FERC has issued an order partly approving rule changes CAISO filed to its tariff that are meant to enable its participation in the Extended Day-Ahead Market (EDAM) once it goes live (ER24-379).
The EDAM tariff is the largest and most complex suite of software enhancements since CAISO’s market redesign and technology upgrade almost 15 years ago, and it requires the ISO itself to change its internal rules to participate smoothly.
On March 7, FERC accepted all of the proposed rules except for the proposal to calculate EDAM historical revenue recovery, which drew a protest from Southern California Edison.
EDAM participation might affect the allocation of revenues that transmission owners get for using their transmission system, and the ISO proposed an “EDAM access charge” to recover any shortfalls relative to historical revenues.
The charge is designed to recover three types of costs: foregone historical transmission revenue from sales of short-term firm and nonfirm transmission products under the transmission service provider’s tariff; any new lines that get approved to increase transfer capability between EDAM entities based on the proportional ratio of historical short-term sales to overall historic transmission revenues; and foregone revenues for the use of the grid when wheeling through transfer volumes in a balancing authority are greater than total import and export transfer volumes for it.
SCE did not take issue with the three allocation components for calculating revenue, but it protests the inclusion of “subscriber” participating transmission owners or other PTOs in the allocation of EDAM recoverable revenue.
The subscriber PTO model allows developers building lines to bring renewables from out of California that are not picked by the ISO’s planning process by signing up “subscribers” who will pay for the transmission line, which would be controlled by the ISO once operational. (See CAISO Board OKs Plan to Admit Subscriber-funded Transmission Lines.)

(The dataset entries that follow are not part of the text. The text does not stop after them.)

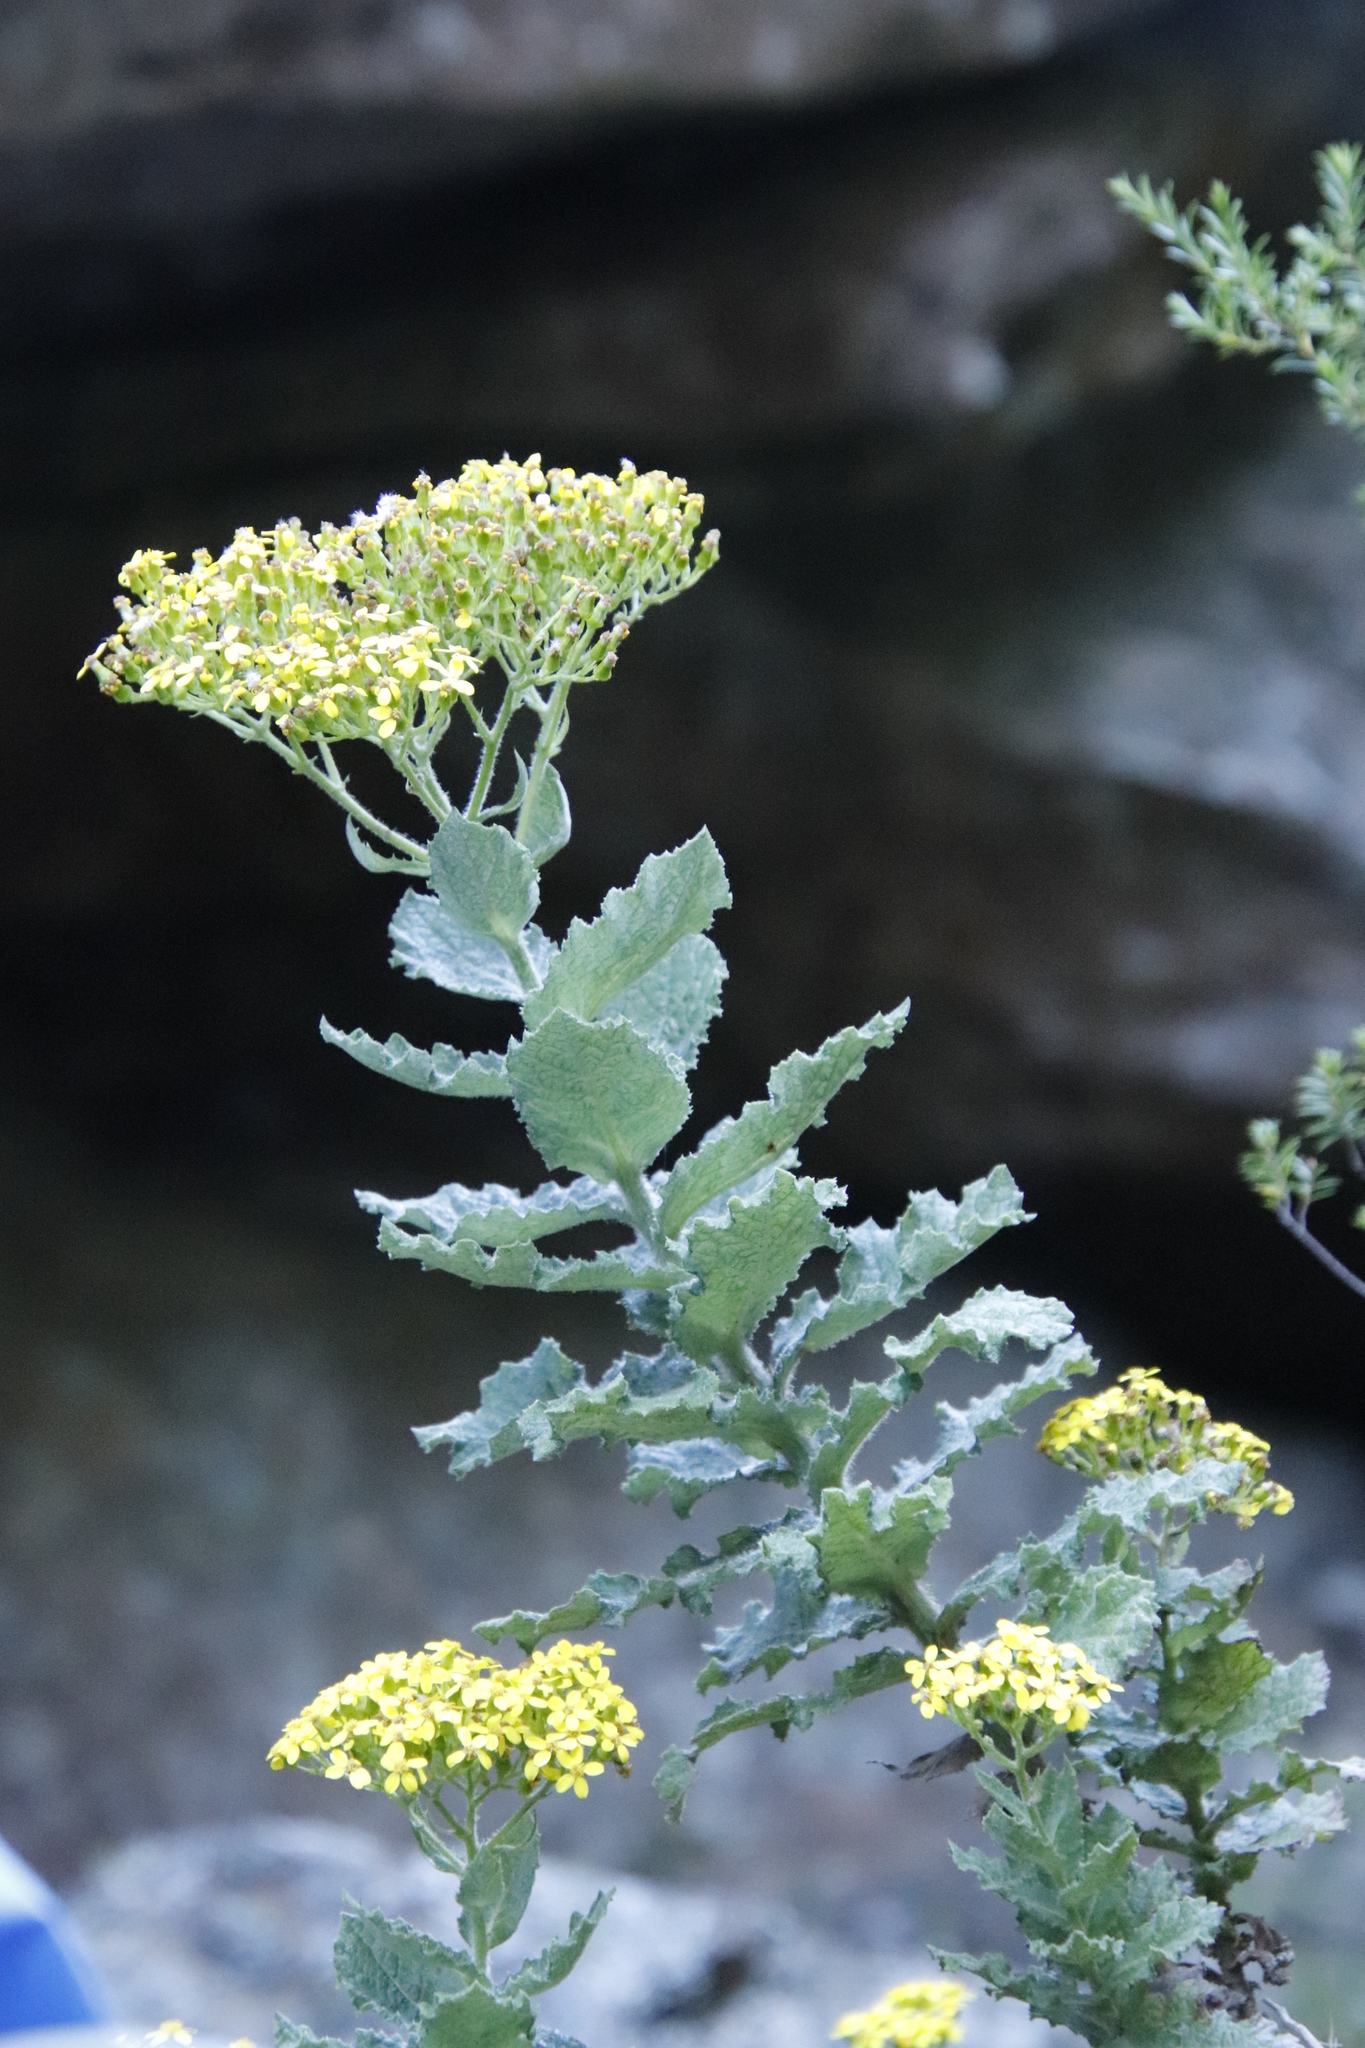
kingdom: Plantae
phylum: Tracheophyta
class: Magnoliopsida
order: Asterales
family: Asteraceae
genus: Senecio
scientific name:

The subscriber model is new, so none of them will have historical costs and they would not provide transmission service because the ISO does that, SCE said.
SCE also argued the rules would provide windfalls to any subscriber PTOs just because they exist. CAISO argued it has limited the rules so subscriber PTOs will not get any undue revenue.
FERC did not weigh in on the dispute, but having rejected a related rule in the EDAM filing, it also rejected the historical cost recovery proposal without prejudice so something could be refiled after the marketwide rules are worked out. (See CAISO Wins (Nearly) Sweeping FERC Approval for EDAM.)
FERC accepted the other rules revisions, including settling transfer system resources, settling transfer revenue, settling EDAM resource sufficiency evaluation failure surcharges and enabling the net EDAM export transfer constraint.
The Department of Market Monitoring told FERC the net export transfer constraint limits were well designed to prevent the shifting of the responsibility for load curtailment from one EDAM participant to another. The method must allow enough flexibility to cover the dynamic nature of other EDAM entities’ load and resource uncertainty, DMM said.